Seminar 20 Highlights from the 24th IIR International Congress of Refrigeration

Sunday, January 24, 2016: 3:15 PM-4:45 PM
Cutting-Edge Technologies
Chair: Van D. Baxter, P.E., Oak Ridge National Laboratory
Technical Committee: Refrigeration Committee
Sponsor: U. S. National Committee for the IIR (USNC/IIR); 3.1; 8.11; 10.7
CoSponsor: 02.05 Global Climate Change
The seminar's goal is to bring to ASHRAE members the technical highlights of the 24th IIR International Congress of Refrigeration held August 16-22, 2015 in Yokohama, Japan. The seminar starts with an overview of the Congress program. This is followed by three keynotes from the Congress dealing with latest issues/developments related to low-GWP refrigerants, microchannel heat exchangers and heat pumps in smart energy systems.
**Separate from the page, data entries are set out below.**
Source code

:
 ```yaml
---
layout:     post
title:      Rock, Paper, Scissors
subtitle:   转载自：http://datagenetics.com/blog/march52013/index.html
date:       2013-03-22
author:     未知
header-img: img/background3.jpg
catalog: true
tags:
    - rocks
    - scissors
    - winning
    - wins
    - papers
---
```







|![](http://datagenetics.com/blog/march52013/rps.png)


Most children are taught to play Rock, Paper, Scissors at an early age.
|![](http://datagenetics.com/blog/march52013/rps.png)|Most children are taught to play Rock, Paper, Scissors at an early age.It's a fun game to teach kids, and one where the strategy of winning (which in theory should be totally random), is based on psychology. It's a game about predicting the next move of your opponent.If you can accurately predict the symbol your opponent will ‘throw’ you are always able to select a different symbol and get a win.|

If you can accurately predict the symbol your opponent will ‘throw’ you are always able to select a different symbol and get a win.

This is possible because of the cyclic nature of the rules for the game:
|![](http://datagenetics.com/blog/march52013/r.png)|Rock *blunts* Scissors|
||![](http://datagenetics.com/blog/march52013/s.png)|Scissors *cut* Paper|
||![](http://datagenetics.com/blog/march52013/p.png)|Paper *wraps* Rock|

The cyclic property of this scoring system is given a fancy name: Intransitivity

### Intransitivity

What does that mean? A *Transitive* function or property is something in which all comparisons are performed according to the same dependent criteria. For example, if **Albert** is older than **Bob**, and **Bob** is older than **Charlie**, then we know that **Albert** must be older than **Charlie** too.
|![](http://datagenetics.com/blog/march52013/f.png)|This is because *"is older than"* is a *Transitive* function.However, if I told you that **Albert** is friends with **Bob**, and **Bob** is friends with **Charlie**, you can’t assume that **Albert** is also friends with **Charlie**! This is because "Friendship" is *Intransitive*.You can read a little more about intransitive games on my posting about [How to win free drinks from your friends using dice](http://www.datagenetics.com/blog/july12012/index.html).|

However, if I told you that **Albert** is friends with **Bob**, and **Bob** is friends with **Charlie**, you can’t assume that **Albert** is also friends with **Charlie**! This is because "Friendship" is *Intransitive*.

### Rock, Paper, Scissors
1  Overview of the 24th IIR Congress

Piotr Domanski, Ph.D., National Institute of Standards and Technology
The IIR Congress is organized every four years and gathers refrigeration researchers from all over the world. The 24th Congress program included over 700 talks in 122 technical sessions and 14 workshops covering technologies from low-temperature liquefaction to refrigerated storage to heat pumping and energy recovery. Refrigeration, air conditioning, and heat pumping topics dominated. The presentation highlights the latest research and engineering results, and coinciding and diverging technical opinions.  The audience will learn about the state of the art of these technologies and promising technical solutions for ‘improving the quality of life while preserving the earth.'

2  Hitting the Bounds of Chemistry: Limits and Tradeoff for Low-GWP Refrigerants

Mark O. McLinden, Ph.D., National Institute of Standards and Technology
We explore possible low-GWP refrigerants by defining optimal thermodynamic properties and comparing those to properties estimated for a database of millions of compounds. We find that the optimal characteristics are quite rare; additional fluids are eliminated because they are unstable or toxic. We then estimate the cycle performance of the remaining candidates and apply efficiency as an additional screening criterion. The result is a handful of low-GWP candidates, and even these present tradeoffs. We argue that these represent all the viable candidates for single-component, medium- and high-pressure refrigerants—in other words, we have hit the limits of what chemistry allows.

3  New Developments in Microchannel Heat Exchangers

Pega Hrnjak, Ph.D., University of Illinois, ACRC and CTS
Over last twenty years microchannel heat exchangers (MHX) have dramatically increased their presence in energy conversion systems: from aircraft and automotive applications and expanding to residential and industrial refrigeration and air-conditioning. This presentation presents major issues impacting application of MHX as evaporators: 1) condensate retention/removal, 2) frosting/defrosting and 3) refrigerant distribution.  The physics of the issues are discussed along with directions for mitigating them. Particular attention is given to refrigerant distribution and potential of Flash Gas Bypass to improve it.  In addition, quantification of vapor flow reversal in MHX tubes is presented along with system improvements obtained by its removal.

4  The Role of Heat Pumps in Smart Energy Systems

Per Lundqvist, Ph.D., P.E., KTH, The Royal Institute of Technology
It seems to be clear that heat pumps have a unique role in the energy system of the future. Barely any other energy technology can provide net primary energy savings, economic benefits to the users and reduced climate impact at the same time. The benefit of heat pumps are achieved in several ways; by system integration capabilities tying together different parts of an energy system for enhanced overall energy efficiency, by storage of heat to offset peaks and, if efficient enough, providing the most efficient way to heat buildings from a net primary energy perspective.